Cette « indisponibilité » procède d’une idéologie, celle de la « protection » des personnes par le droit. Aujourd’hui, cette protection semble s’être dissoute dans un ensemble plus large, aux contours flous pour le droit, celui de l’« inclusion ». Un véritable attrape-tout, mot-valise, aussi imprécis que confus, ne facilitant pas sa traduction juridique.
Derrière ces différences de visions et cette évolution sémantique, l’ensemble des participants s’accordent néanmoins à dire que « le changement de paradigme » annoncé par le gouvernement, ne va pas dans le bon sens.
Les acteurs ont exprimé un profond dégoût quant à la communication politique de ces derniers temps, accusant l’exécutif de ne pas avancer, ou au contraire, d’agir dans le sens inverse de ce qu’il laisse entendre dans leurs discours.
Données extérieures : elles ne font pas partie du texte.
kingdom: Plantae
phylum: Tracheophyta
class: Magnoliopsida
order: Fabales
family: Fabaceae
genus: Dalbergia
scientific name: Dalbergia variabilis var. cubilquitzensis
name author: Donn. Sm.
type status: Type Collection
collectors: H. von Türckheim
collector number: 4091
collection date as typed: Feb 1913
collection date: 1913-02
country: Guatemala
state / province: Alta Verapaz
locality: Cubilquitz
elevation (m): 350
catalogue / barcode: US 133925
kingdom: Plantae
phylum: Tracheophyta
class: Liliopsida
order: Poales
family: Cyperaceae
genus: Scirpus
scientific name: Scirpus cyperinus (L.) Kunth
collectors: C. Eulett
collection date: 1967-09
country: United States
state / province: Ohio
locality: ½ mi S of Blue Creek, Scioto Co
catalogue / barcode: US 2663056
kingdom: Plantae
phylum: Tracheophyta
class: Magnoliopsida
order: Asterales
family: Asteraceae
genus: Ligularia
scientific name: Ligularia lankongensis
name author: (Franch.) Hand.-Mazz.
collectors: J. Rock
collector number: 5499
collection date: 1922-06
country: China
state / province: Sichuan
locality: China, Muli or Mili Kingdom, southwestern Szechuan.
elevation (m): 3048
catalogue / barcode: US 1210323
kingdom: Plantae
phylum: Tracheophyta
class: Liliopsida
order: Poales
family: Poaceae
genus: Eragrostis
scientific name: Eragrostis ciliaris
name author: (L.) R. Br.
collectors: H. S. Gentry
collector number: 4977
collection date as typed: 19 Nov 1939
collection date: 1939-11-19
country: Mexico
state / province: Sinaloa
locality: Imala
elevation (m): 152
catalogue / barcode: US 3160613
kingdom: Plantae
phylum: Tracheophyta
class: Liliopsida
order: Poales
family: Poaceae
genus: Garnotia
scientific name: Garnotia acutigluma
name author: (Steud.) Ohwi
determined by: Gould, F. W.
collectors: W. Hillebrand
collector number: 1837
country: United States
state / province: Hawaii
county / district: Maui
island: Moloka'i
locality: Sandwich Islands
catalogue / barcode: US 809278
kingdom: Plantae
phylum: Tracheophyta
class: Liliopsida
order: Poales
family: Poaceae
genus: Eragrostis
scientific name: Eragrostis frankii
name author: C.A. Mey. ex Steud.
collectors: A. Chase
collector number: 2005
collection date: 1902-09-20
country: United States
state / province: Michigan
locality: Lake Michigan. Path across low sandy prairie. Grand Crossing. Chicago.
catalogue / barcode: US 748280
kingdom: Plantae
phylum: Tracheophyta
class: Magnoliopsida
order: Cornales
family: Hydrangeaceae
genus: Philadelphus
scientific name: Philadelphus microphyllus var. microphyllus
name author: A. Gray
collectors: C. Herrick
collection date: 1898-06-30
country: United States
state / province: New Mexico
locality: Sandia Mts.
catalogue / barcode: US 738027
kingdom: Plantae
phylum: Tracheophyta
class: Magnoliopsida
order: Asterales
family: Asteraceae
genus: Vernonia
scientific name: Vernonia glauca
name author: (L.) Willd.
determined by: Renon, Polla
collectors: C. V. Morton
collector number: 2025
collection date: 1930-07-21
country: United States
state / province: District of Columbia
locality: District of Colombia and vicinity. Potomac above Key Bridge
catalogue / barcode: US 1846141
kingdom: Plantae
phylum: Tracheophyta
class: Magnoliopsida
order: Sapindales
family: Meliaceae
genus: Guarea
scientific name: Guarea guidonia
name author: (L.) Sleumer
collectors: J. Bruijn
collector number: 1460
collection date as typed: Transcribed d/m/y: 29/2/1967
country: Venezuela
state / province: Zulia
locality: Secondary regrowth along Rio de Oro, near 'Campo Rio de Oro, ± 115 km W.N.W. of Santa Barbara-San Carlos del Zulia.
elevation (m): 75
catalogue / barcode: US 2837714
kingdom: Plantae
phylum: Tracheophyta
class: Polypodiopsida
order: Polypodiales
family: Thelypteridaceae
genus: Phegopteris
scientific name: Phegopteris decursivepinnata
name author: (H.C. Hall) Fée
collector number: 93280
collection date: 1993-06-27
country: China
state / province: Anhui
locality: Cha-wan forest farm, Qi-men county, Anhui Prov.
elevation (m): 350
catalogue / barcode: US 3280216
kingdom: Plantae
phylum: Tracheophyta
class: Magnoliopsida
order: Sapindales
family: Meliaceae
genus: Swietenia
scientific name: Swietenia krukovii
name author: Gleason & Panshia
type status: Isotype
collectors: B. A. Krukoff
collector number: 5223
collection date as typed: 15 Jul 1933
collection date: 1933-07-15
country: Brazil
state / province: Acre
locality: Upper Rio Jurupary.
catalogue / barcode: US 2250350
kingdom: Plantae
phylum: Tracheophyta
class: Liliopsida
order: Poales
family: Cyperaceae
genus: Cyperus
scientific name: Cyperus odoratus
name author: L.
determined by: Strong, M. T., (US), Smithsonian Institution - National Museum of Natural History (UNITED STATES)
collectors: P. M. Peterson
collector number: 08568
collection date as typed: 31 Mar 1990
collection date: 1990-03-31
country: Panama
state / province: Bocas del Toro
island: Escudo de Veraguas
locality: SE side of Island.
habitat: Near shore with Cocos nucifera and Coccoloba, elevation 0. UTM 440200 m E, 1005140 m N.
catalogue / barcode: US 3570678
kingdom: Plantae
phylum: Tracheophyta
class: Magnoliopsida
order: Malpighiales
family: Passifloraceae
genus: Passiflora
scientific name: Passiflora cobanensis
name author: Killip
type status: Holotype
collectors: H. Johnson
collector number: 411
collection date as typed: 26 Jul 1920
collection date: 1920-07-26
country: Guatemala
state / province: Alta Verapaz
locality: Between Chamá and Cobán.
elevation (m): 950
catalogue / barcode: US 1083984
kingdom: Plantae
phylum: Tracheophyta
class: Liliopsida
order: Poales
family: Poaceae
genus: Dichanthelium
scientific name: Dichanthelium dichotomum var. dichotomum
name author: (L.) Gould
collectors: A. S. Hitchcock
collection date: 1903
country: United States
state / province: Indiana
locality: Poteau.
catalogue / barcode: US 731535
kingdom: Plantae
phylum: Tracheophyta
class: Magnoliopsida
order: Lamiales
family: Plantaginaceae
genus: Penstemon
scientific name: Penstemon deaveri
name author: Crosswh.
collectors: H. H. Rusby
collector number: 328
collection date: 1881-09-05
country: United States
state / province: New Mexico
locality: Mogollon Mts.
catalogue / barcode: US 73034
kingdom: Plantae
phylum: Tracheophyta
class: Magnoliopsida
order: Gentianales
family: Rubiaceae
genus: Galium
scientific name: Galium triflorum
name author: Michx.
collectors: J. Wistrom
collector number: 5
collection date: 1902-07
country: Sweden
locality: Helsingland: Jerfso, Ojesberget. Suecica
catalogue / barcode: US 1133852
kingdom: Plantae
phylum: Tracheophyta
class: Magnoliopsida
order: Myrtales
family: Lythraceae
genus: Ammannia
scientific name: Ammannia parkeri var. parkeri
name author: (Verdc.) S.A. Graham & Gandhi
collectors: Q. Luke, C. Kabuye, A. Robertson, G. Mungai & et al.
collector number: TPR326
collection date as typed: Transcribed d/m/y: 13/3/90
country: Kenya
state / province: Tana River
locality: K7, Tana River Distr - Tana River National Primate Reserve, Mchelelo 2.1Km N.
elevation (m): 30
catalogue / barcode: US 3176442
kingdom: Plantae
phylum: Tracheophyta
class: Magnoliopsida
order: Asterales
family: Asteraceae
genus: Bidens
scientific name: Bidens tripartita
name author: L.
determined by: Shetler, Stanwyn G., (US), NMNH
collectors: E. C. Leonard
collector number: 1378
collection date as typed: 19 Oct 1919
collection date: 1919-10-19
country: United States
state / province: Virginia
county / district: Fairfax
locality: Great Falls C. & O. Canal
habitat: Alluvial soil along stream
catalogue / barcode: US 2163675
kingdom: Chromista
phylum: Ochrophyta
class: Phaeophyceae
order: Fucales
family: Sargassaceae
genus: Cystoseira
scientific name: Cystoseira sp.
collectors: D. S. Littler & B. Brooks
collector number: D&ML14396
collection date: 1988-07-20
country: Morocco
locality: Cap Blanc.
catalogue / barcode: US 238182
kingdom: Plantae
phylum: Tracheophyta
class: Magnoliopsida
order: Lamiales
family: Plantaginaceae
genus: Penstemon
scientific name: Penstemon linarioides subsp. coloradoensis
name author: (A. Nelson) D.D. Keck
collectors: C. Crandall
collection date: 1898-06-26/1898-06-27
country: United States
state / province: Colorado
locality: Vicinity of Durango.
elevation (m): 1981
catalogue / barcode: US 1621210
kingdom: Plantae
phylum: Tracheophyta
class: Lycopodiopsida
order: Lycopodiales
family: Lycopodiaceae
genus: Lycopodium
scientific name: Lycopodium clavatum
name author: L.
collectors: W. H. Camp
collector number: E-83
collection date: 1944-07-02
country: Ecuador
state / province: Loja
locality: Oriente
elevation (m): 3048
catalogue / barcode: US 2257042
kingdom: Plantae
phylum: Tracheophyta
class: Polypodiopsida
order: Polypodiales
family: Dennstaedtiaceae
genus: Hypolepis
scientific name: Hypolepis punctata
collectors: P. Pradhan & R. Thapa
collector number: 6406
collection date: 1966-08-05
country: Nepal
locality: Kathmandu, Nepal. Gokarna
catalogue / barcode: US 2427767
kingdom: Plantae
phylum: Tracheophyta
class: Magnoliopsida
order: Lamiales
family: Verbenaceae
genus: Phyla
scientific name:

« Zemmour était le seul » rappelle Pierre-Yves Baudot « à vouloir une école spécialisée pour les handicapés » durant la présidentielle de 2022. « Désormais, tout le monde s’autorise à en parler » , tacle le professeur de Paris Dauphine.
Ces prises de position procèdent, selon les intervenants, d’une stigmatisation exacerbée. Le terme « handicapé » même, est jugé problématique. Eric Minh Cuong Casting souligne ainsi qu’il « n’utilise pas ce terme ».
Pourtant, définir et nommer ce que l’on voit est la première étape pour reconnaître des droits ou des devoirs en droit. La loi de 2005 a ainsi eu le mérite de définir pour la première fois, de manière claire et sans détours, le handicap, comme le rappelle Serge Milano, ancien directeur du Secrétaire d’Etat aux personnes handicapées, dans un article pour la revue Dalloz.
Sans définition, pas de protection envisageable. De même, sans vocabulaire clair, pas de débat possible.
C’est ce qui oppose en définitive morale et politique ; émotions et détachement : l’une s’indigne, l’autre agit.
Bien que très actif sur le terrain, le CNCA, porté par l’émotion et les ressentiments personnels, ne pourra guère participer davantage à l’évolution juridique de ce qu’il défend s’il ne prend pas en compte le nécessaire aspect dépassionné que doit adopter tout Etat législateur.
Gabriel Moser
Débat du CNCA – Colloque Inclusion, de l’accessibilité à la participation, 20 ans de la loi de 2005 dans l’art et la culture.
Tenue des débats : vendredi 17 mai 2024, Palais du Luxembourg, Paris, 75005. En présence de : Thierry Seguin, directeur du CNCA et de Jean-Luc Fichet, sénateur du Finistère et parrain de l’événement. – Animé par : Sophie Massieu, journaliste passée par Libération ou Marie Claire.